Rewrite these lines as a numbered list, skipping any blank lines. Leave the pictures out.

Material shown →

▼

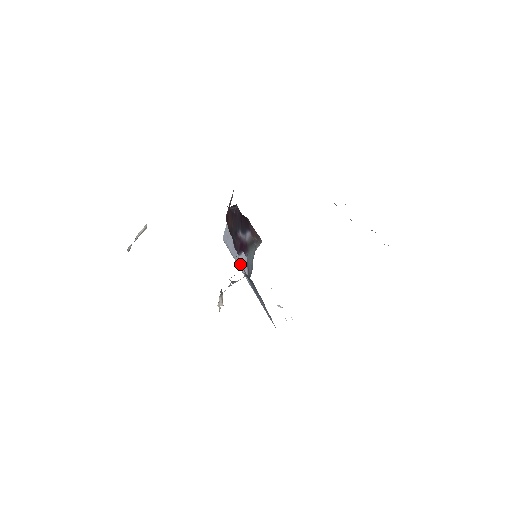
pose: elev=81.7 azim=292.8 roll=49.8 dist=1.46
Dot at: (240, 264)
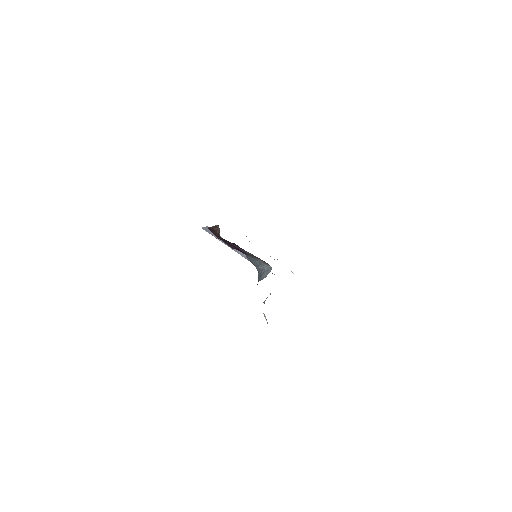
Dot at: occluded
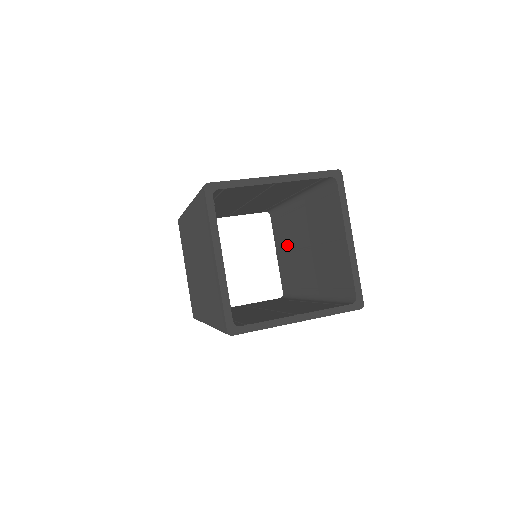
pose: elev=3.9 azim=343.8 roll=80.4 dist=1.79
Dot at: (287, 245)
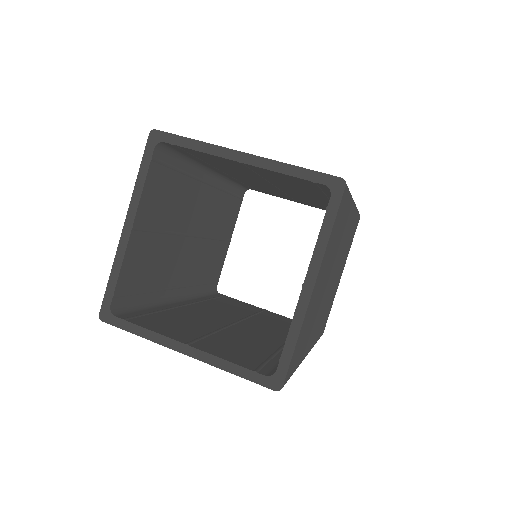
Dot at: occluded
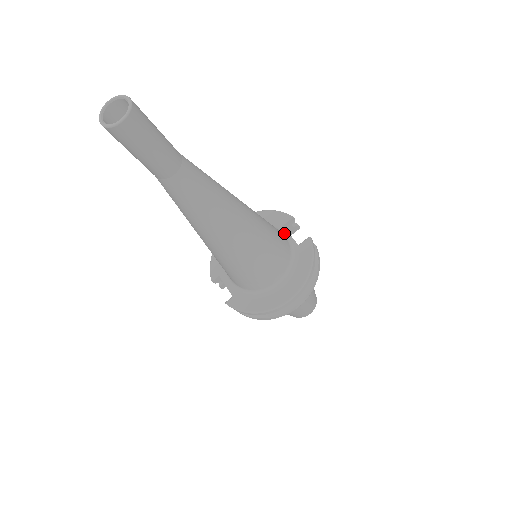
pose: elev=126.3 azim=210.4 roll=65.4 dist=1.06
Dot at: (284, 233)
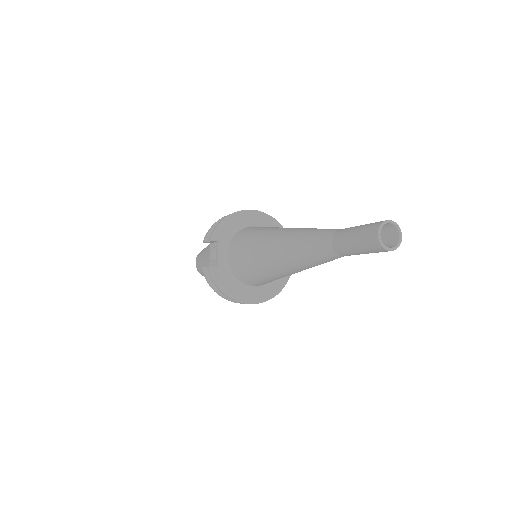
Dot at: occluded
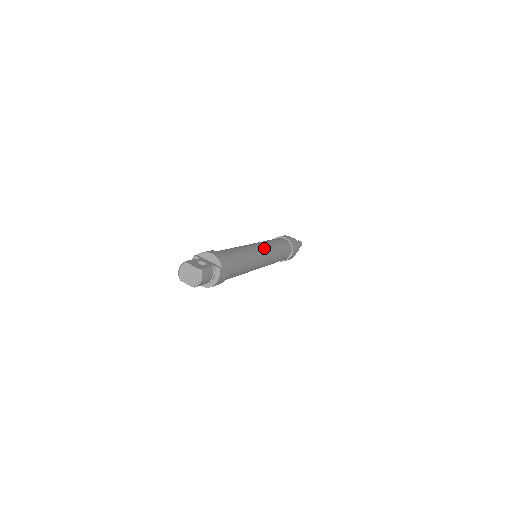
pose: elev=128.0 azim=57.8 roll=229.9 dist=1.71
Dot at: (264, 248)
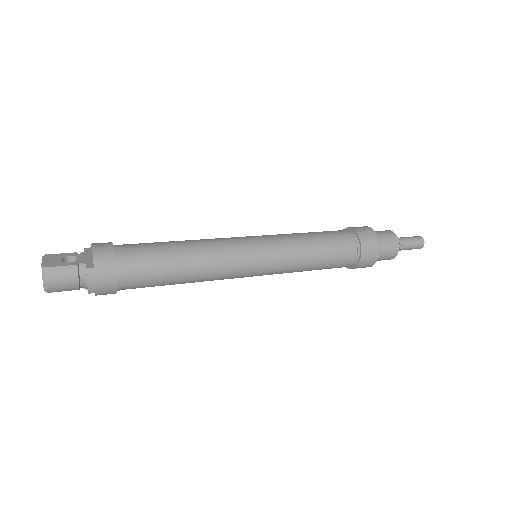
Dot at: (259, 244)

▲

Worked solution →
1. pose: elev=81.7 azim=292.8 roll=49.8 dist=1.46
2. Dot at: (240, 264)
3. Dot at: occluded
4. pose: elev=3.9 azim=343.8 roll=80.4 dist=1.79
5. Dot at: (287, 245)
6. Dot at: occluded
7. pose: elev=126.3 azim=210.4 roll=65.4 dist=1.06
8. Dot at: (284, 233)
9. Dot at: occluded
10. pose: elev=128.0 azim=57.8 roll=229.9 dist=1.71
11. Dot at: (264, 248)
12. Dot at: (259, 244)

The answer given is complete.